What you have to do: Working from the records below, repeat exactly the lines starting at the line that contains "where a group" and ending at the line that contains "yells at the", inclusive.

Records for this exercise:
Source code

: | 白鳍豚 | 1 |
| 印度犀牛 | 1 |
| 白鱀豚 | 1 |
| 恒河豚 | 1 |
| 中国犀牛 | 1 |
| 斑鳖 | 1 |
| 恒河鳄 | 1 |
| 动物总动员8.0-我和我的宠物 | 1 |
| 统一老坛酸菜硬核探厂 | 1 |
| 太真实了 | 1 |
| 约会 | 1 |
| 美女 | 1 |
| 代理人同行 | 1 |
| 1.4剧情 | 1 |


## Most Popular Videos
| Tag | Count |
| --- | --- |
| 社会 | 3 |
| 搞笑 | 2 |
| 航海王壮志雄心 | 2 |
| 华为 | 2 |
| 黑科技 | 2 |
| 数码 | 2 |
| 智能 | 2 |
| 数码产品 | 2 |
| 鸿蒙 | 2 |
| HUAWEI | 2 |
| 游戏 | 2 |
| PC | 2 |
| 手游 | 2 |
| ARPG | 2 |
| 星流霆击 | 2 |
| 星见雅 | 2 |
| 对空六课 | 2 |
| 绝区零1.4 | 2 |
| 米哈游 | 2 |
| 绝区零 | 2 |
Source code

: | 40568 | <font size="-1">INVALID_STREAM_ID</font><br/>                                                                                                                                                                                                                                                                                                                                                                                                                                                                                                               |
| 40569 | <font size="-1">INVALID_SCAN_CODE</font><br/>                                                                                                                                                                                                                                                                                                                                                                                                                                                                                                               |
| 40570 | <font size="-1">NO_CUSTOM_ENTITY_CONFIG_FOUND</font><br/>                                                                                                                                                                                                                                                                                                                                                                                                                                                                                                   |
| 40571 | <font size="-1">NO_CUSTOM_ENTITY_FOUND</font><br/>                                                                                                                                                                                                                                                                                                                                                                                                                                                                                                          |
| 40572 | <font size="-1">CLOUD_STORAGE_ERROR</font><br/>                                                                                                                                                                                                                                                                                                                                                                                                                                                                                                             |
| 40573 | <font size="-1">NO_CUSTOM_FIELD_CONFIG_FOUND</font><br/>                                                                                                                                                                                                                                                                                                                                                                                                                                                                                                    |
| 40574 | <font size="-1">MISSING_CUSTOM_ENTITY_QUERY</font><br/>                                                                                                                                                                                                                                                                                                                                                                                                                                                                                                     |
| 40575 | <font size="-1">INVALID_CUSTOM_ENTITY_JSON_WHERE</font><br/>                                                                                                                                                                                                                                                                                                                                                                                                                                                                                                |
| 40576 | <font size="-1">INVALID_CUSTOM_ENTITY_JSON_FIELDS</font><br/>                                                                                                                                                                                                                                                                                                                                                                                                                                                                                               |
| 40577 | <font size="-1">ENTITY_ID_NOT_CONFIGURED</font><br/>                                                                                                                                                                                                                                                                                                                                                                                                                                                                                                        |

* * *

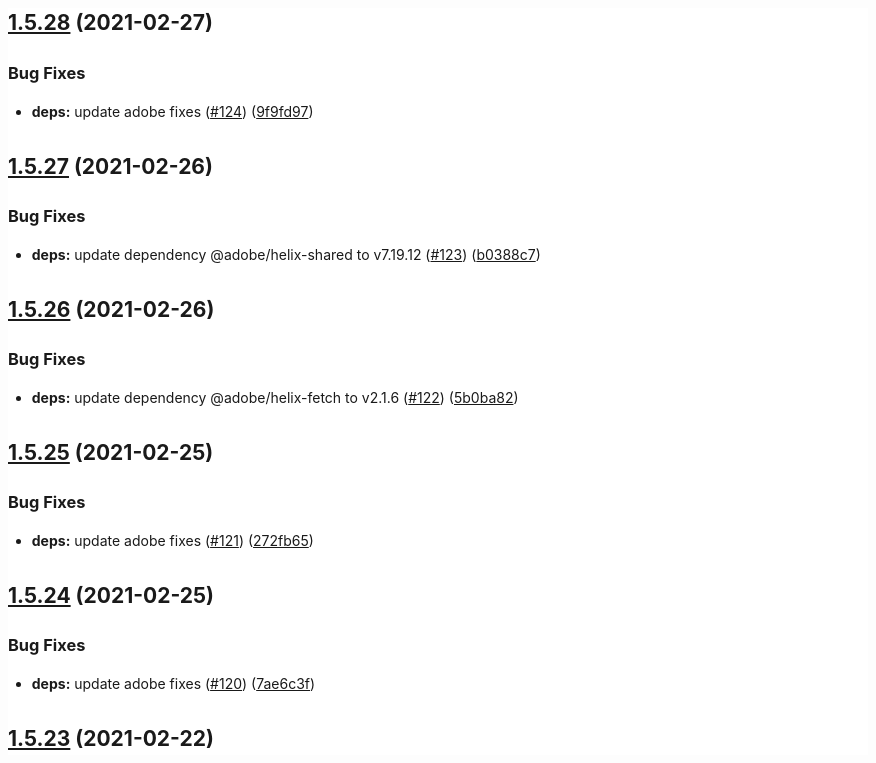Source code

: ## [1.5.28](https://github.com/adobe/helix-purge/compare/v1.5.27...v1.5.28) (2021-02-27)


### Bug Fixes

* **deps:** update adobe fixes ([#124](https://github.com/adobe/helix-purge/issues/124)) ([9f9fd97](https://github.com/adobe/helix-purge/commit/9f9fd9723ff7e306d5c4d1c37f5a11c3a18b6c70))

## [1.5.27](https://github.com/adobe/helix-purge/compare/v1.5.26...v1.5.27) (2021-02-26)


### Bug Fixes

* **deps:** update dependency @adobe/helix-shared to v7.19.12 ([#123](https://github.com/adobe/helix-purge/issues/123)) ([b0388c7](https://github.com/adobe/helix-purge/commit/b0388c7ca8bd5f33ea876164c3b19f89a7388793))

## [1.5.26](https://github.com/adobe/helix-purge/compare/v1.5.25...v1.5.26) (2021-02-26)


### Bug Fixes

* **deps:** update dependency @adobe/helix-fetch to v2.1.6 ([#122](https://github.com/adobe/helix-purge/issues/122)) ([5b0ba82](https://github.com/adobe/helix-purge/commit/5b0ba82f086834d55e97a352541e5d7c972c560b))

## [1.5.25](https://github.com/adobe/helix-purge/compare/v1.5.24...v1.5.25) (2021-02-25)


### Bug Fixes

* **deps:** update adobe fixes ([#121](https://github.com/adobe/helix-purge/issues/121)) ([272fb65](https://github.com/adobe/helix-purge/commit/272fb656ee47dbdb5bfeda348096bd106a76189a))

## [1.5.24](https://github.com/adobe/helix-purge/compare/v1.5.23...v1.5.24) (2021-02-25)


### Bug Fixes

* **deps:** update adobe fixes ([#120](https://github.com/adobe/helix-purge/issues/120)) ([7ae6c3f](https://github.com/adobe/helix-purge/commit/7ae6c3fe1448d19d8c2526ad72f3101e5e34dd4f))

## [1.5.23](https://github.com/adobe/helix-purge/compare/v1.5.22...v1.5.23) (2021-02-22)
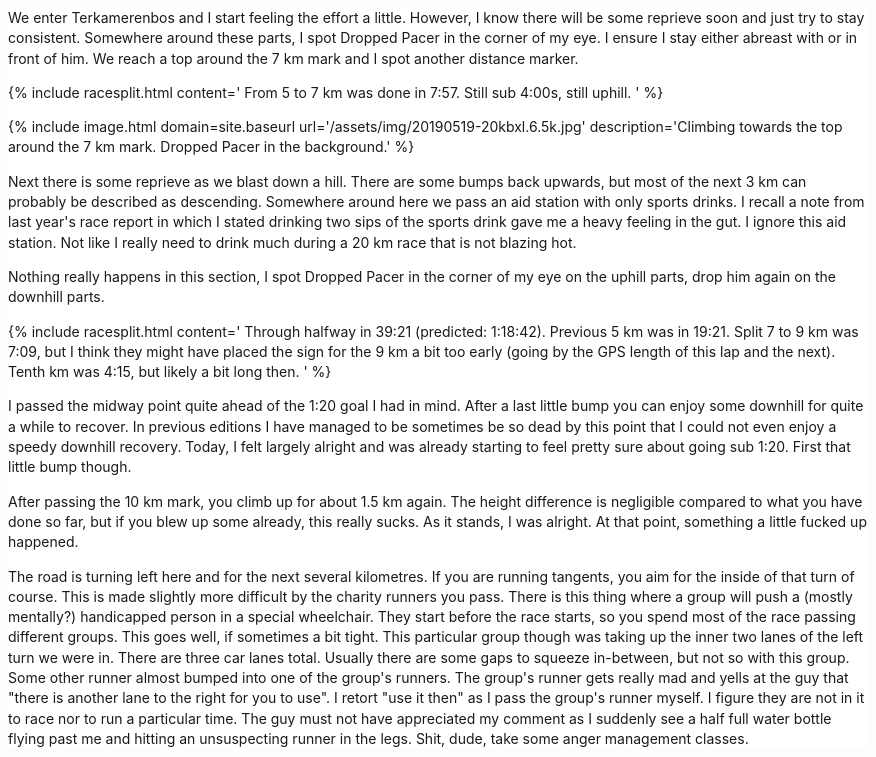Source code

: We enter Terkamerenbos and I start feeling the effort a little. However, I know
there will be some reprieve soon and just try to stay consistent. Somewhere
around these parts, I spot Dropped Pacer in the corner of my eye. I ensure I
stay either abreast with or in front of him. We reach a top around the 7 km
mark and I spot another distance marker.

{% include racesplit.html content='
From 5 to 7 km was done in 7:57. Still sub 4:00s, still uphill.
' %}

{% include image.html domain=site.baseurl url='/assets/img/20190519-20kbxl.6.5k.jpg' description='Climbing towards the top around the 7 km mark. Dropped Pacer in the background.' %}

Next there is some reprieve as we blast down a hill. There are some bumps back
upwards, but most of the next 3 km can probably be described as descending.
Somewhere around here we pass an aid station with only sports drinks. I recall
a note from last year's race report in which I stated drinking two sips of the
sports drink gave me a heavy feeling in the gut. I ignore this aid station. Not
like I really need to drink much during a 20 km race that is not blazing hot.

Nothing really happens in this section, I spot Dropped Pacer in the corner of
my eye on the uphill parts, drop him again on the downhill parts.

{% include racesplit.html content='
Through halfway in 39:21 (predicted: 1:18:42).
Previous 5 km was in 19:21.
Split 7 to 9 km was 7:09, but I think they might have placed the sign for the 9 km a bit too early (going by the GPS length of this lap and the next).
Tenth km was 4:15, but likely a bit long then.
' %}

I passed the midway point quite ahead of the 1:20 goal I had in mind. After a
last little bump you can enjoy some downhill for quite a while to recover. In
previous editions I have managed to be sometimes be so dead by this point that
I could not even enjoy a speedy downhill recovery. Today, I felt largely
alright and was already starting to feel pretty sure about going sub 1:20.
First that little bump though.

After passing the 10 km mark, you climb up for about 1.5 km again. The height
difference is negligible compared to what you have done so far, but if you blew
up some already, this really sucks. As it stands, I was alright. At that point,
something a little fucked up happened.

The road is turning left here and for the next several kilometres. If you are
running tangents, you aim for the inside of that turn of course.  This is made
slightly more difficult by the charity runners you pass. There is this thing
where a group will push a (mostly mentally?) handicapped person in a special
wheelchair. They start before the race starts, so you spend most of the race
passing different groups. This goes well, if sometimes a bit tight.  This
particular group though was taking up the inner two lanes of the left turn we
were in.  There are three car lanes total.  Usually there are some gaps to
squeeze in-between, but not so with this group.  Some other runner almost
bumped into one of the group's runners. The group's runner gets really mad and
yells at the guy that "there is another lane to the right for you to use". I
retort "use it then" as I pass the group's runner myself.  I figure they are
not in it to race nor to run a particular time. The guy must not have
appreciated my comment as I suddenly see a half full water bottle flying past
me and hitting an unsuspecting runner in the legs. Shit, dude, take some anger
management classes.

* * *

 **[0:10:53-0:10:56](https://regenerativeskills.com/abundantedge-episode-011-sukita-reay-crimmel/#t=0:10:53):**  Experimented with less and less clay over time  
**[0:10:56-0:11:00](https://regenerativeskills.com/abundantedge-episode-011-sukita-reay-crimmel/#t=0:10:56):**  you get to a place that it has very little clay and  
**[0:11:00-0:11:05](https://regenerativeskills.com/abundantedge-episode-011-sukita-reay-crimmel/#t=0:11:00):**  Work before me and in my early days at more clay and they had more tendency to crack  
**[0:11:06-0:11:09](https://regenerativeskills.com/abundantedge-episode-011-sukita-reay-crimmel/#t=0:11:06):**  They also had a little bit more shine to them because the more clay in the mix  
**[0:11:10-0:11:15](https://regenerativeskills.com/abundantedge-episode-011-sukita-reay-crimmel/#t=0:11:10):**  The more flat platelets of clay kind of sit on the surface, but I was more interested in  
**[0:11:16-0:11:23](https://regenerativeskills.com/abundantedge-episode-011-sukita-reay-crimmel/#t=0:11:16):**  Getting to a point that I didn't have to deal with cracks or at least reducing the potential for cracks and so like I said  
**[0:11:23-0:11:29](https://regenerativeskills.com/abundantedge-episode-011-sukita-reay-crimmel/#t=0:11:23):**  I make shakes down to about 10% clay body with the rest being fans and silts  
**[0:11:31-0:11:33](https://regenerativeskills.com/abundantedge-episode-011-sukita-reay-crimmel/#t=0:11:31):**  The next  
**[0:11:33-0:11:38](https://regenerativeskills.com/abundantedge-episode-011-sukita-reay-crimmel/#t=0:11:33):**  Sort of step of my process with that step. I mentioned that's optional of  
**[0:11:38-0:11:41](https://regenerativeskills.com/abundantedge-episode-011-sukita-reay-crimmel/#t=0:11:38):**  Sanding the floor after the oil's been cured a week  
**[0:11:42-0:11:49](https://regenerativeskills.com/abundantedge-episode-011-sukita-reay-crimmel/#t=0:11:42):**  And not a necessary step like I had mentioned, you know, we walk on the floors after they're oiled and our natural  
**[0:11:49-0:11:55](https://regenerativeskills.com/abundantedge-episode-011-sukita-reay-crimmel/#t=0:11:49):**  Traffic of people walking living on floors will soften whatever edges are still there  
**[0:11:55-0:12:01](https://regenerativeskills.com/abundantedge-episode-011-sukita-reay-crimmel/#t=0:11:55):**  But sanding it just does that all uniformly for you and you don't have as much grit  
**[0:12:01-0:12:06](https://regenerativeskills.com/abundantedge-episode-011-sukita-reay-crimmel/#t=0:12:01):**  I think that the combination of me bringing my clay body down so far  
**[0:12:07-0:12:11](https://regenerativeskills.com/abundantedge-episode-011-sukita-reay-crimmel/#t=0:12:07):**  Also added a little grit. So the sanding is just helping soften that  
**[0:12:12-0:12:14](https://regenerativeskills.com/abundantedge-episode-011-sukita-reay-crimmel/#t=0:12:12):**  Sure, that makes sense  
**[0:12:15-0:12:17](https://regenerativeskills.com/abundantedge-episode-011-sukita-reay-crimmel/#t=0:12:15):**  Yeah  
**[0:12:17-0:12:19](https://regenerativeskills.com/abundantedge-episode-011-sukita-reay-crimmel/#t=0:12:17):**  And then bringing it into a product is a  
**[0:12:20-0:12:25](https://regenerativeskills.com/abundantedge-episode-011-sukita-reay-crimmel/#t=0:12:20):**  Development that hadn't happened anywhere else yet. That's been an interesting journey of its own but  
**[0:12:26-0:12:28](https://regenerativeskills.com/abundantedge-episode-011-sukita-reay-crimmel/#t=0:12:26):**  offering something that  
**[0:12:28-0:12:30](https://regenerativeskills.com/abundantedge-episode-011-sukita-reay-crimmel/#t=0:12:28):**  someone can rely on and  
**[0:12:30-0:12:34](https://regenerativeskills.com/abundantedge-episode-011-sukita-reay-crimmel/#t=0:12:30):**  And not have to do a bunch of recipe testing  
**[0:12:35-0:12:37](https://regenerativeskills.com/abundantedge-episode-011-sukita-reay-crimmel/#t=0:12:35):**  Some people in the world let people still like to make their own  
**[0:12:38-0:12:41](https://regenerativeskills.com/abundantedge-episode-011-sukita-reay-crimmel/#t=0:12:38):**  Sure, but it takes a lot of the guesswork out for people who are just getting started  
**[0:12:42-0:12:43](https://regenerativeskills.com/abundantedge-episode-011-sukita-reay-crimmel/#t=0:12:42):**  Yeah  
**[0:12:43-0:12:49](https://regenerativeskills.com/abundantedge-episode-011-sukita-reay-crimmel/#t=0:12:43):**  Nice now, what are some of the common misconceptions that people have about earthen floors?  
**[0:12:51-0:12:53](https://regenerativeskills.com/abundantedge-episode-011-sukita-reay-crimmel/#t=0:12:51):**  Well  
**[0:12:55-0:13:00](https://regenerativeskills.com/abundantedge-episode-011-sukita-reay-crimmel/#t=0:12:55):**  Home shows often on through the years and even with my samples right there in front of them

Task solution:
where a group will push a (mostly mentally?) handicapped person in a special
wheelchair. They start before the race starts, so you spend most of the race
passing different groups. This goes well, if sometimes a bit tight.  This
particular group though was taking up the inner two lanes of the left turn we
were in.  There are three car lanes total.  Usually there are some gaps to
squeeze in-between, but not so with this group.  Some other runner almost
bumped into one of the group's runners. The group's runner gets really mad and
yells at the guy that "there is another lane to the right for you to use". I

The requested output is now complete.